Task to carry out - I'd like every record written out again, exactly as it is.

_ _ _ _ _

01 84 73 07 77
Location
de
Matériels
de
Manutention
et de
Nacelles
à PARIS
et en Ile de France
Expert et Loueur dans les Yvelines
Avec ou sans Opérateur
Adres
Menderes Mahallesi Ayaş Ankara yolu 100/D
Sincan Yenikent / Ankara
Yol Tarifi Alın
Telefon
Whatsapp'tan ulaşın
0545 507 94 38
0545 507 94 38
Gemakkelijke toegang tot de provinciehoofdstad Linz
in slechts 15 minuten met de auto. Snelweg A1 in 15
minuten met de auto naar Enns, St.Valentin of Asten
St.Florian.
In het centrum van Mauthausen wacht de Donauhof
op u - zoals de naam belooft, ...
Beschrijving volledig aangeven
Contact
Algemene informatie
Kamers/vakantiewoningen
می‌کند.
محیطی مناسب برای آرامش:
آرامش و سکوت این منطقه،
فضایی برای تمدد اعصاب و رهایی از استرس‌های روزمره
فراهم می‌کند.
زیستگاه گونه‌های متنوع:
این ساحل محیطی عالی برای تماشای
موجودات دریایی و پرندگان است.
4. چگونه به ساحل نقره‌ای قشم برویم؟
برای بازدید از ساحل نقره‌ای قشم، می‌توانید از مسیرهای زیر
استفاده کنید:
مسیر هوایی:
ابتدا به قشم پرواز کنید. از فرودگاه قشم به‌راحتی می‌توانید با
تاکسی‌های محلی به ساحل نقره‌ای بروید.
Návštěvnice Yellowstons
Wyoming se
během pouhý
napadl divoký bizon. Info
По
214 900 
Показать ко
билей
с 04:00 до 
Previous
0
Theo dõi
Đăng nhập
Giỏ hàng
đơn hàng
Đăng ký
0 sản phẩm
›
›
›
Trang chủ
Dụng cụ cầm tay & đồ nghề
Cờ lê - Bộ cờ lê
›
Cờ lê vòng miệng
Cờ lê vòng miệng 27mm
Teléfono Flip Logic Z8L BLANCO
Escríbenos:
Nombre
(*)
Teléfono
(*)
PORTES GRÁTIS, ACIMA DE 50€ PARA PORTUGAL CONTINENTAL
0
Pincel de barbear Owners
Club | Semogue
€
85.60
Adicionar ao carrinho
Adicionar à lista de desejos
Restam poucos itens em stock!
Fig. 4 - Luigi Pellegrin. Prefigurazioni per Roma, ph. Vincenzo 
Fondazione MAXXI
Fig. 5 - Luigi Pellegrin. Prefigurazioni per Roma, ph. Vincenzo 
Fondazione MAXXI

_ _ _ _ _

Response area -
01 84 73 07 77
Location
de
Matériels
de
Manutention
et de
Nacelles
à PARIS
et en Ile de France
Expert et Loueur dans les Yvelines
Avec ou sans Opérateur
Adres
Menderes Mahallesi Ayaş Ankara yolu 100/D
Sincan Yenikent / Ankara
Yol Tarifi Alın
Telefon
Whatsapp'tan ulaşın
0545 507 94 38
0545 507 94 38
Gemakkelijke toegang tot de provinciehoofdstad Linz
in slechts 15 minuten met de auto. Snelweg A1 in 15
minuten met de auto naar Enns, St.Valentin of Asten
St.Florian.
In het centrum van Mauthausen wacht de Donauhof
op u - zoals de naam belooft, ...
Beschrijving volledig aangeven
Contact
Algemene informatie
Kamers/vakantiewoningen
می‌کند.
محیطی مناسب برای آرامش:
آرامش و سکوت این منطقه،
فضایی برای تمدد اعصاب و رهایی از استرس‌های روزمره
فراهم می‌کند.
زیستگاه گونه‌های متنوع:
این ساحل محیطی عالی برای تماشای
موجودات دریایی و پرندگان است.
4. چگونه به ساحل نقره‌ای قشم برویم؟
برای بازدید از ساحل نقره‌ای قشم، می‌توانید از مسیرهای زیر
استفاده کنید:
مسیر هوایی:
ابتدا به قشم پرواز کنید. از فرودگاه قشم به‌راحتی می‌توانید با
تاکسی‌های محلی به ساحل نقره‌ای بروید.
Návštěvnice Yellowstons
Wyoming se
během pouhý
napadl divoký bizon. Info
По
214 900 
Показать ко
билей
с 04:00 до 
Previous
0
Theo dõi
Đăng nhập
Giỏ hàng
đơn hàng
Đăng ký
0 sản phẩm
›
›
›
Trang chủ
Dụng cụ cầm tay & đồ nghề
Cờ lê - Bộ cờ lê
›
Cờ lê vòng miệng
Cờ lê vòng miệng 27mm
Teléfono Flip Logic Z8L BLANCO
Escríbenos:
Nombre
(*)
Teléfono
(*)
PORTES GRÁTIS, ACIMA DE 50€ PARA PORTUGAL CONTINENTAL
0
Pincel de barbear Owners
Club | Semogue
€
85.60
Adicionar ao carrinho
Adicionar à lista de desejos
Restam poucos itens em stock!
Fig. 4 - Luigi Pellegrin. Prefigurazioni per Roma, ph. Vincenzo 
Fondazione MAXXI
Fig. 5 - Luigi Pellegrin. Prefigurazioni per Roma, ph. Vincenzo 
Fondazione MAXXI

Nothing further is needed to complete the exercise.